Il avoue sa honte d'avoir parfois eu honte de son père devant ses camarades.
Pourtant, grâce à l'amour indéfectible qu'il a porté à son épouse et à son fils, cet homme ordinaire devient celui par qui un être se construit de façon solide pour le restant de sa vie.
Car malgré l'arrogance de la jeunesse qui s'aveugle des promesses d'un grand destin, malgré des conditions matérielles limitées, c'est un héritage magnifique que reçoit Yves Simon, celui d'avoir eu cette certitude qui arme pour la vie, la certitude d'avoir été élevé par des parents aimants.
Yves, dans cette lettre a redonné sa voix à André.
Et même si André Simon n'a jamais pu être le témoin vivant de ce qu'est devenu son fils, cette lettre hommage montre à quel point ce père si simple et discret a préparé le terreau dans lequel son fils a pu s'épanouir et devenir ce qu'il est aujourd'hui, un grand artiste reconnu et admiré, un homme qui a pu choisir sa vie et son destin.
Je ne veux rien dévoiler de cette lettre tendre et pleine d'émotion, à la plume d'une grande élégance et emplie de douceur, aussi je ne reprendrai que ces quelques lignes qui ont trouvé un fort écho en moi :
"Une ambulance te ramène de l'hôpital de Nancy à celui de Vittel. Ah ! ce klaxon à trois tons que l'on ne peut oublier ! Ces lamentations d'ambulance que l'on ne semble découvrir que l'orsqu'on se trouve dans l'une d'elles, auprès d'un blessé, d'un mourant, et qu'on ne remarque jamais dans la bande-son des cités quand aucun de ceux que l'on aime ne se trouve à l'intérieur."
Ce sont des lectures de ce type qui nous rappellent combien il est très important de dire à ceux que l'on aime tout ce que l'on ressent profondément pour eux et de décrypter ce qui fait l'essence même de leur être, avant qu'ils ne s'en aillent avec leurs secrets.
Ne pas attendre, le faire tout de suite, toutes affaires cessantes...
Dans un registre similaire, un autre receuil de lettres m'avait marquée il y a peu de temps : http://www.emmacollages.com/article-livre-ferme-livre-ouvert-4-78513992.html
Yves Simon a toujours admiré Milan Kundera et aimé les étoiles.

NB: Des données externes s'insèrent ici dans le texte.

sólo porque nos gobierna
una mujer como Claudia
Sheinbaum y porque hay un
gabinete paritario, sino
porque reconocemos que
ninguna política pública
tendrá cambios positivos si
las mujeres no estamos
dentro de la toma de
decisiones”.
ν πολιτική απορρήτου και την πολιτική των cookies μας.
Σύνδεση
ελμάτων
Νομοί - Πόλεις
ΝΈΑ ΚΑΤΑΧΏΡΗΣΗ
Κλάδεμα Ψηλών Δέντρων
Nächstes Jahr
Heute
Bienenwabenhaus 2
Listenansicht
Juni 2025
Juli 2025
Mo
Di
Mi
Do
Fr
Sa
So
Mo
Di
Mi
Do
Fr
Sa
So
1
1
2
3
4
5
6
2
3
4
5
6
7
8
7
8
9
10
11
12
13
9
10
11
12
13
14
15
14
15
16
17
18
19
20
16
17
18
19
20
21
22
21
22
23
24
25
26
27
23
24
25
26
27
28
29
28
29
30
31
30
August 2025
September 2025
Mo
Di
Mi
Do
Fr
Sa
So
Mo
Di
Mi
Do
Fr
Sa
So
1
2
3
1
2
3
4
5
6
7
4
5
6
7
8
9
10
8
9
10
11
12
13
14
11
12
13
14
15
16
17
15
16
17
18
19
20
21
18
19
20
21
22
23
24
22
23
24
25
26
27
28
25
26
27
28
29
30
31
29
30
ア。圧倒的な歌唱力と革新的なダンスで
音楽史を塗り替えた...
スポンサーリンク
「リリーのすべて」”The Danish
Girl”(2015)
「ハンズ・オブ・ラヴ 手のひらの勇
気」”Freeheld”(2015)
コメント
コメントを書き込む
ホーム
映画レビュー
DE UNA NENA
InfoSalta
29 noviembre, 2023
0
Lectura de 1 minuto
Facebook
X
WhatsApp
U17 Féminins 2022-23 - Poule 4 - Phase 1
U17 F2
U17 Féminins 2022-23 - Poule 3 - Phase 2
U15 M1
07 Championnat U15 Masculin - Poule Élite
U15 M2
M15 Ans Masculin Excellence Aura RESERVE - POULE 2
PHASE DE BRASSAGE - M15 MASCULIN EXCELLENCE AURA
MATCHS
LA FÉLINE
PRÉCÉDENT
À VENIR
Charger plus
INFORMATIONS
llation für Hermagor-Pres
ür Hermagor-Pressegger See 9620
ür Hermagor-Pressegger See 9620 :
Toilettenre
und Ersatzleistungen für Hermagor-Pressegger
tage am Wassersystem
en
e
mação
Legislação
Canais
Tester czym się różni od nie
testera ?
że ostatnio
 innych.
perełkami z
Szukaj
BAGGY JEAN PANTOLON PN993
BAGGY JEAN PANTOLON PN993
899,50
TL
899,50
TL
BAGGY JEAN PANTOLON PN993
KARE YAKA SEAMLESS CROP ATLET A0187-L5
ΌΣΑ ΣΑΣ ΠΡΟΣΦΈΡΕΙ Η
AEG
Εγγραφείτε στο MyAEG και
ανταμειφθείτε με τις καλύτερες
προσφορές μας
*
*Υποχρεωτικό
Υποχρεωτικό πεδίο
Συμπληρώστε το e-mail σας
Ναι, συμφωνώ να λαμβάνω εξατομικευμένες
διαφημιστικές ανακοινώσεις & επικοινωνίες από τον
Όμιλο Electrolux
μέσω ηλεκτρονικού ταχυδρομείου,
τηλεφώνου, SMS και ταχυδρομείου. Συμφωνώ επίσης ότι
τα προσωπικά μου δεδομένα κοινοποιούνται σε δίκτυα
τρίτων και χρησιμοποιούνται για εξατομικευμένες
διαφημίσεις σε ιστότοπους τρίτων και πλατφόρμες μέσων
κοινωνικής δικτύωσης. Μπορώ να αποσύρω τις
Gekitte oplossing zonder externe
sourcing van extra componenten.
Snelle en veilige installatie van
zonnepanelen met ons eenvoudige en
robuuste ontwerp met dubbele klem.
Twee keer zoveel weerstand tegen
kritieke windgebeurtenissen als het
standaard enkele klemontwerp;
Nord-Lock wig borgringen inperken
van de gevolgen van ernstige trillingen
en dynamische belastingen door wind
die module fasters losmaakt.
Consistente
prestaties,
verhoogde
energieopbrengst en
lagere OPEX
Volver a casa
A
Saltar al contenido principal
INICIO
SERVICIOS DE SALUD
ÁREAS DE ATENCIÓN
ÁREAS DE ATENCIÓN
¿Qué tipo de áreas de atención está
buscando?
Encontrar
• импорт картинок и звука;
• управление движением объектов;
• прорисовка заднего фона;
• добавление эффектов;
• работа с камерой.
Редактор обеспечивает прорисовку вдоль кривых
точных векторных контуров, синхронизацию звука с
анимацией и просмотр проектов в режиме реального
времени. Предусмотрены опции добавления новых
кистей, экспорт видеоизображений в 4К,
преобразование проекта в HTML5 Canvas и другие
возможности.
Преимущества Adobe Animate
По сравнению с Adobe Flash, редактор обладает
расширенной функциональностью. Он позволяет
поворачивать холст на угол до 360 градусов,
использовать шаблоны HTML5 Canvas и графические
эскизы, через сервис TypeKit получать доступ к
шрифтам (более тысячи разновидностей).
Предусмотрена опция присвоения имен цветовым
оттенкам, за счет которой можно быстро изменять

J'aime beaucoup l'une des citations qu'il a choisies pour précéder cette lettre à son père :
" On pensait à l'infini des étoiles, mais l'infini que papa portait en lui, on ne s'en souciait nullement".
Le petit vase vient de Multan (Province du Pendjab, Paksistan).
Encore merci Asmah pour ce cadeau.
Je rappelle que Le Voyageur magnifique d'Yves Simon a reçu le Prix des Libraires en 1988, et La Dérive des sentiments le Prix Médicis en 1991.
Yves Simon est également auteur-compositeur. Il a notamment signé des tubes comme Au Pays Des Merveilles De Juliette, J'Ai Rêvé New-York, Amazoniaque, Diabolo Menthe* (B.O. du film de Diane Kurys).
Il fut récompensé en 1997 par le grand prix Chanson de l'Académie française.
A bientôt,
****
Yves Simon, Je Te Prie d'Oublier
Extrait de l'album Intempestives © 1999 - Editions Transit
Tu te souviendras de ce siècle finissant
Les amours, les horreurs n’ont jamais fait semblant.
Repentances et regrets pour l’avant, pour l’après
Je te prie d’oublier ce à quoi j’ai manqué...
Comme les astres soumis aux lois de la physique
Je suis un être tragico-biologique
Entre mon corps et mon âme, je transgresse le programme
Pour t’aimer totalement, tendrement, tragiquement.
Totalement, tendrement, tragiquement.
A noir, E blanc, I rouge, les voyelles... Et l’éternité.
Cérémonie d’adieux pour des temps révolus
Offre ta mémoire aux futurs inconnus
Emporte notre histoire dans cet étrange au-delà
Qu’est le temps qui s’éloigne où je ne serai pas.